* Problems and tasks *
• a. Decide whether each statement below agrees with the passage on GPT-3, answering yes or no and quoting the words of the passage that settle it: (i) The writer got pushback on an earlier email about GPT-3. (ii) The sceptical argument holds that GPT-3 can reliably produce factual content. (iii) The writer expects GPT-3 to put their job at risk soon.
• b. Extend the passage on GPT-3 below, picking up right after its final sentence.
*** Passage to read Section Begins ***
GPT-3, redux
I received some pushback on last week's email, about GPT-3, from people who think that what we're seeing isn't anywhere near as impressive as it looks.
The broad sceptical argument about the AI is twofold: for text, the criticism goes, the AI has achieved the goal of writing as though it's a godawful human. The plus side is that that means it has none of the telltale signs of machine generation – randomly changing subject, forgetting what it was discussing a paragraph earlier, or describing impossible situations.
But the minus side is that the overall content it produces is still unusably bad. Most obviously, it cannot really produce factual content, since it has no apparent ability to distinguish between facts you can assert ("Iran is a country") and facts which have an external requirement before they're true ("Friends is on the TV").
Perhaps a good way of describing it is that GPT-3 understands truth, but also has no compunctions against lying. It will merrily describe things that could be true, as well as things that are true, and not really care about the difference. That is… sub-par!
And it's not clear that there's an easy way out: even real human beings make this error occasionally, as evidenced by the endless attempts to algorithmically defend against "fake news" by checking to see whether the facts in it have been previously reported elsewhere.
When it comes to material where truth doesn't matter, like fiction, the service is good at producing content which feels undeniably real, but which no human being would ever voluntarily read.
It feels unfair to criticise on these grounds. "Isn't it enough that a robot can write fiction? Why must it win the booker prize while it's at it?" But I can see the point: this is only meaningful outside of the academic world if it's useful, and it's only useful if the text is more than "not nonsense".
I'm obviously inclined to agree with those criticisms. As a professional writer, I have a rather large interest in emphasising all the useful roles that wordsmiths can perform over robots, and I really do think it's going to be a long time til my job is really at risk from GPT-3 and its siblings.
*** Passage to read Section Ends ***
*** Supplied entries Section Begins ***
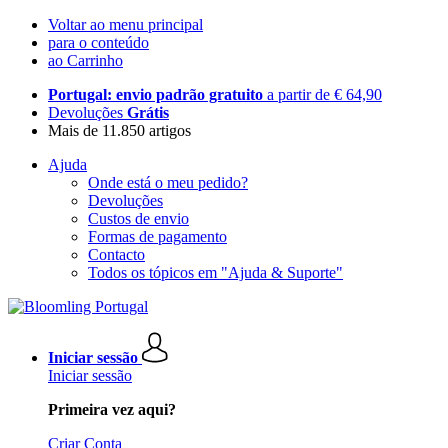
Voltar ao menu principal
para o conteúdo
ao Carrinho
Portugal: envio padrão gratuito
a partir de € 64,90
Devoluções
Grátis
Mais de 11.850 artigos
Ajuda
Onde está o meu pedido?
Devoluções
Custos de envio
Formas de pagamento
Contacto
Todos os tópicos em "Ajuda & Suporte"
Iniciar sessão
Iniciar sessão
Primeira vez aqui?
Criar Conta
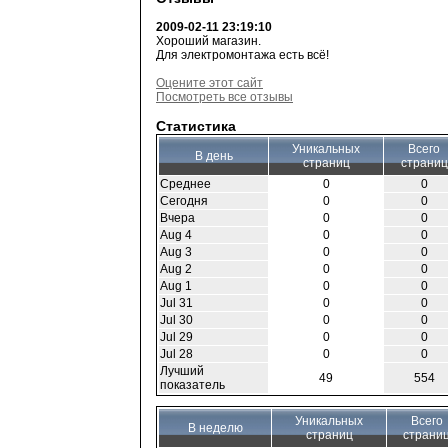
2009-02-11 23:19:10
Хороший магазин.
Для электромонтажа есть всё!
Оцените этот сайт
Посмотреть все отзывы
Статистика
Уникальных
Всего
В день
страниц
страниц
Среднее
0
0
Сегодня
0
0
Вчера
0
0
Aug 4
0
0
Aug 3
0
0
Aug 2
0
0
Aug 1
0
0
Jul 31
0
0
Jul 30
0
0
Jul 29
0
0
Jul 28
0
0
Лучший
49
554
показатель
Уникальных
Всего
В неделю
страниц
страни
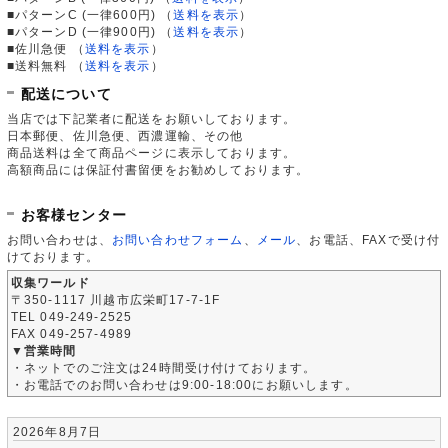
■パターンC (一律600円)
（
送料を表示
）
■パターンD (一律900円)
（
送料を表示
）
■佐川急便
（
送料を表示
）
■送料無料
（
送料を表示
）
配送について
当店では下記業者に配送をお願いしております。
日本郵便、佐川急便、西濃運輸、その他
商品送料は全て商品ページに表示しております。
高額商品には保証付書留便をお勧めしております。
お客様センター
お問い合わせは、
お問い合わせフォーム
、
メール
、お電話、FAXで受け付
けております。
収集ワールド
〒350-1117 川越市広栄町17-7-1F
TEL 049-249-2525
FAX 049-257-4989
▼営業時間
・ネットでのご注文は24時間受け付けております。
・お電話でのお問い合わせは9:00-18:00にお願いします。
2026年8月7日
*** Supplied entries Section Ends ***
* Per-task answers *
• a.
(i) Yes: "I received some pushback on last week's email, about GPT-3"
(ii) No: "it cannot really produce factual content"
(iii) No: "I really do think it's going to be a long time til my job is really at risk from GPT-3 and its siblings"

• b.
But there's a risk of overlooking the transformative nature of this sort of technology by only thinking about the jobs it can replace. Yes, currently, 'horrible writing which no-one would voluntarily read' is a fairly useless thing to have, because why pay to write things that won't be read?
Except that there are obvious places where simply having a lot of text is valuable. If you're shooting a film in high definition and a character's reading a newspaper, for instance, the text on the front page doesn't need to be good, but it does need to make sense. The same is true if you're providing textures for a video game, or even, at the far end of the possible, building prop books for an immersive experience.
Imagine being able to fill a library in a fake Hogwarts with artificially generated spellbooks, for instance. No-one's going to read the contents, but the magic of picking any given book off the shelf and seeing real text that matches the title on the spine would be incredible.
And then there are the uses I can't predict, because if I could… I'd be out there raising capital for them. If you were able to predict Uber two weeks after the iPhone keynote, you're a better futurist than I am, but that day, all the seeds were sown for the app's existence.
The other plank of criticism aims at the more technical uses of GPT-3, exemplified by the tools that allow the model to code for you. I linked out last week to some: a version which will provide CSS to build a website you describe, for instance, or one which will automatically produce simple shell scripts to achieve tasks described in natural language.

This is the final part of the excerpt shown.